Le projet de loi que nous examinons aujourd'hui s'inscrit dans cette perspective, en habilitant le Gouvernement à légiférer par voie d'ordonnances dans de nombreux domaines. La variété des sujets abordés a conduit notre assemblée à constituer une commission spéciale pour l'examiner. Je tiens à saluer ses membres, qui ont alimenté des débats constructifs. Je remercie également sa présidente, Nathalie Elimas, qui a veillé à ce que nos discussions se déroulent dans le dialogue et l'écoute, tout en respectant un calendrier serré et des consignes sanitaires strictes mais indispensables.

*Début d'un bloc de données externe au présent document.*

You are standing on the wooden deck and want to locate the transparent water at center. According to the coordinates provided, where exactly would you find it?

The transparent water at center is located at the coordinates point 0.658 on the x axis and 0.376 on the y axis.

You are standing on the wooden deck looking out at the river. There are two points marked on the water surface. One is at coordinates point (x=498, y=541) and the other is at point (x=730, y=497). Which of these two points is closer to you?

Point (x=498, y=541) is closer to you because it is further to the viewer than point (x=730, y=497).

Les quatre articles du projet de loi initial partagent un même objectif, clair et assumé : répondre le plus rapidement possible aux difficultés soulevées par l'épidémie, celles que les ordonnances précédentes n'ont pas résolues, comme celles, nouvelles, que la durée de la crise et le déconfinement ont fait survenir. Je n'engagerai pas ici l'inventaire de l'ensemble des dispositions du texte, car notre discussion en séance publique nous donnera l'occasion de poursuivre et d'approfondir l'examen attentif du projet de loi.

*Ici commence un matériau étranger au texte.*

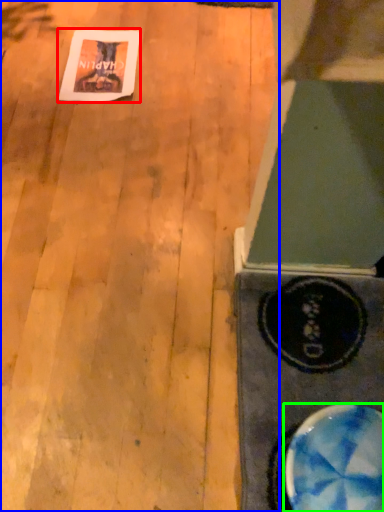
Question: Estimate the real-world distances between objects in this image. Which object is closer to postcard (highlighted by a red box), plywood (highlighted by a blue box) or bowl (highlighted by a green box)?

Choices:
 (A) plywood
 (B) bowl

Answer: (A)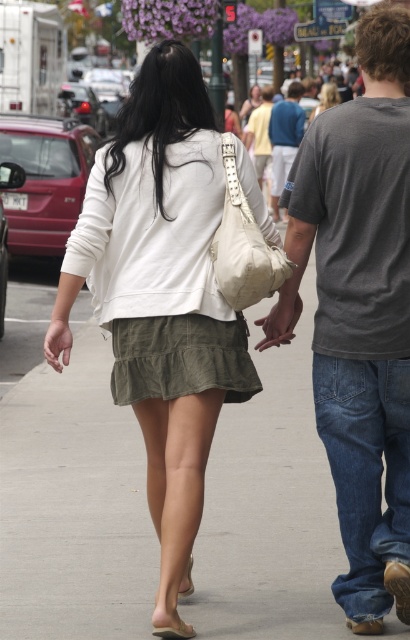
You are standing at the camera position and want to estimate how far the blue cotton shirt at center is from you. Based on the scene, can you determine the distance?

The blue cotton shirt at center is 20.80 meters away from the camera position.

En commission, j'ai annoncé mon intention de veiller à clarifier le sens des habilitations et à lever d'éventuelles ambiguïtés ou difficultés de compréhension. C'est ainsi que j'ai défendu plusieurs amendements dont l'adoption a conduit à insérer dans le projet de loi des dispositions devant initialement être prises par ordonnances. D'autres propositions poursuivant le même objectif ont reçu, par souci de cohérence, un avis favorable. Au total, trente amendements ont été adoptés en commission, venant de la majorité comme de l'opposition, de la droite comme de la gauche.
Sont désormais inscrites dans le projet de loi les dispositions relatives à la prolongation du contrat de travail des travailleurs saisonniers étrangers, à la simplification de la mise en place d'accords d'intéressement dans les très petites entreprises – TPE – , à l'adaptation du fonctionnement des fédérations départementales et interdépartementales des chasseurs, à l'élargissement des missions des volontaires internationaux dans l'administration, à l'harmonisation de l'indemnisation des victimes des essais nucléaires français, à la mise à disposition d'agents publics territoriaux ou hospitaliers auprès des hôpitaux et des centres médico-sociaux, et à la neutralisation de la période d'interruption entre deux contrats à durée déterminée dans la fonction publique.
Nos travaux en commission ont également précisé le sens de certaines dispositions afin de lever les ambiguïtés et de circonscrire clairement le champ des habilitations. Je pense notamment à la compétence exclusive des régimes de retraite des indépendants pour affecter leurs réserves de retraite, aux modalités d'extension de l'expérimentation des cours criminelles ou aux garanties apportées à la réorientation des procédures des procureurs de la République.
Le dernier sens de ma démarche de rapporteur a été de veiller à la pleine information du Parlement sur la préparation et la rédaction des ordonnances à venir. Accorder au Gouvernement des habilitations aussi nombreuses et d'aussi longue durée pour adapter notre droit à la situation d'urgence ne saurait signifier tenir le Parlement à l'écart ni remettre en question sa mission de contrôler l'action du Gouvernement. L'article 5, adopté à mon initiative et à celle du groupe La République en marche, est donc destiné à s'assurer qu'il sera associé à l'élaboration des ordonnances. En outre, il nous reviendra de débattre de nouveau de ces dispositions lors de l'examen de chaque projet de loi de ratification.
Préciser et clarifier d'un côté, informer et contrôler de l'autre, voici les deux jambes sur lesquelles nous nous appuierons pour avancer dans la discussion du projet de loi. Je forme le voeu que les débats en séance confortent cette démarche, dans l'esprit constructif mais exigeant qui a animé nos discussions en commission.